# Lawnboy 5 HP mower no spark



## Rpeters123 (Oct 19, 2005)

Hi Guys Model M21ZPR 5 HP 1986? no spark. Does magnetic switch go bad or is it the electronic ignition  CDI unit? Can CDI be fixed I love rube goldberg fixes to save this old man some bucks.


----------



## 30yearTech (Sep 14, 2006)

Disconnect the kill switch lead wire at your module and retest for spark. If it's the magnetic switch thats bad this will isolate it. 

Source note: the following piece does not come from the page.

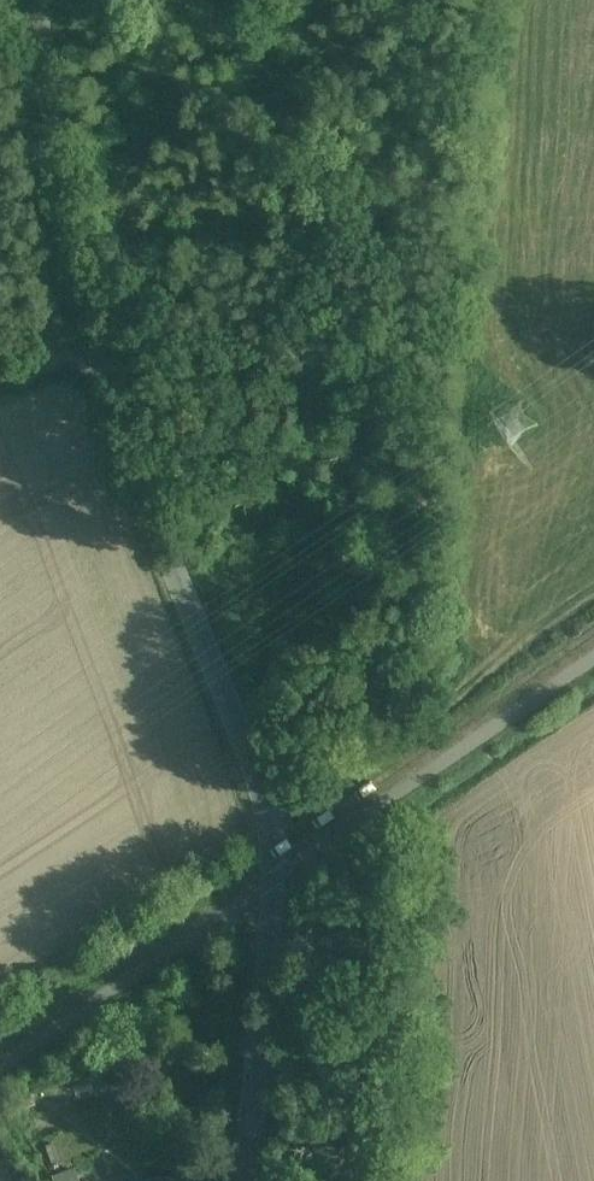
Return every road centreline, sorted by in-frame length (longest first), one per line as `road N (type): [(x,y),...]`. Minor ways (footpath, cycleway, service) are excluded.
road 1 (tertiary): [(92,309),(251,726),(270,806),(273,917),(240,1180)]
road 2 (track): [(270,806),(593,598)]
road 3 (tertiary): [(44,0),(92,309)]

If you still have no spark then the module will have to be replaced.


----------



## Rpeters123 (Oct 19, 2005)

*Got it started*

Thanks for the tip but the mag switch is working OK I checked it with ohmmeter . I checked the gap of mag/cdi to flywheel and it was maybe .011. Gap was speced for .010. So I set it as close to flywheel so it turns with out rubbbing. Set to maybe .002/.003 now it starts first pull. When in doubt try it if broke can not make it worse -I saved $62.00 for new electronic ign. module.


----------



## 30yearTech (Sep 14, 2006)

Rpeters123 said:


> Thanks for the tip but the mag switch is working OK I checked it with ohmmeter . I checked the gap of mag/cdi to flywheel and it was maybe .011. Gap was speced for .010. So I set it as close to flywheel so it turns with out rubbbing. Set to maybe .002/.003 now it starts first pull. When in doubt try it if broke can not make it worse -I saved $62.00 for new electronic ign. module.

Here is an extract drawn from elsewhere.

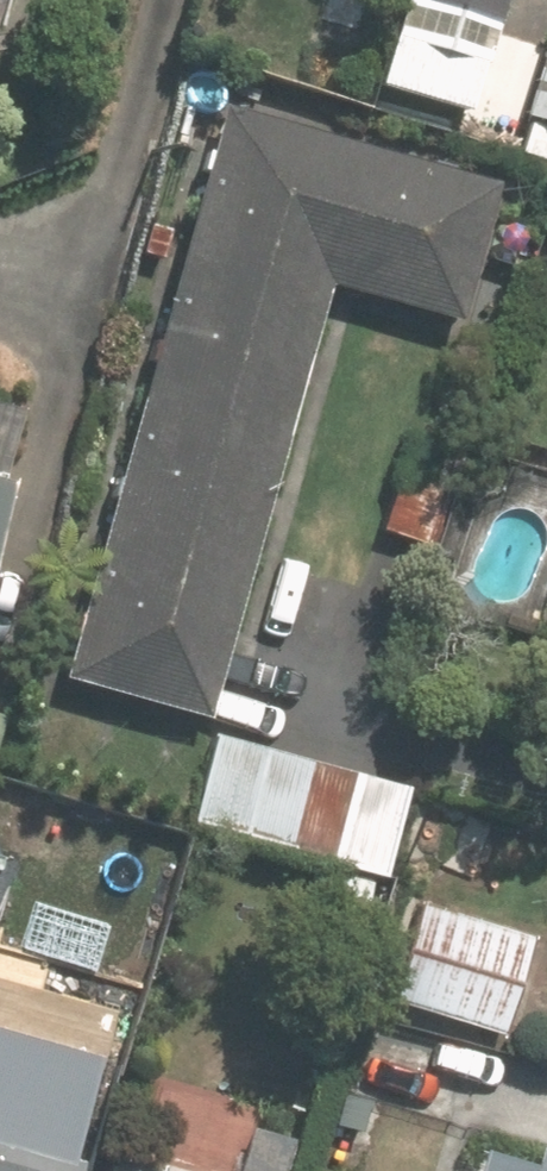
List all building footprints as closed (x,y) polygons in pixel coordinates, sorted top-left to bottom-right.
[(498,23),(504,0),(420,0),(498,23)] [(520,116),(525,118),(514,151),(546,162),(546,33),(520,116)] [(499,182),(220,103),(58,678),(202,719),(324,287),(459,325),(499,182)] [(461,453),(407,437),(377,532),(431,549),(461,453)] [(405,787),(210,731),(184,819),(379,875),(405,787)] [(161,848),(20,802),(4,852),(145,897),(161,848)] [(528,938),(417,902),(386,1000),(497,1035),(528,938)] [(467,1057),(355,1023),(335,1089),(447,1123),(467,1057)] [(294,1138),(247,1124),(233,1170),(284,1170),(294,1138)] [(535,1137),(526,1170),(546,1170),(546,1140),(535,1137)] [(76,1162),(0,1140),(0,1170),(74,1170),(76,1162)] [(108,1153),(103,1170),(170,1170),(108,1153)]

I guess I should have told you to clean the ground and retest for spark, unless the magnets on your flywheel have lost some of their magnetism the gap should not make a considerable difference. Most likely when you loosened and reset the gap, you restored the ground. But you never know, maybe your module just likes to be close to the flywheel! :thumbsup:


----------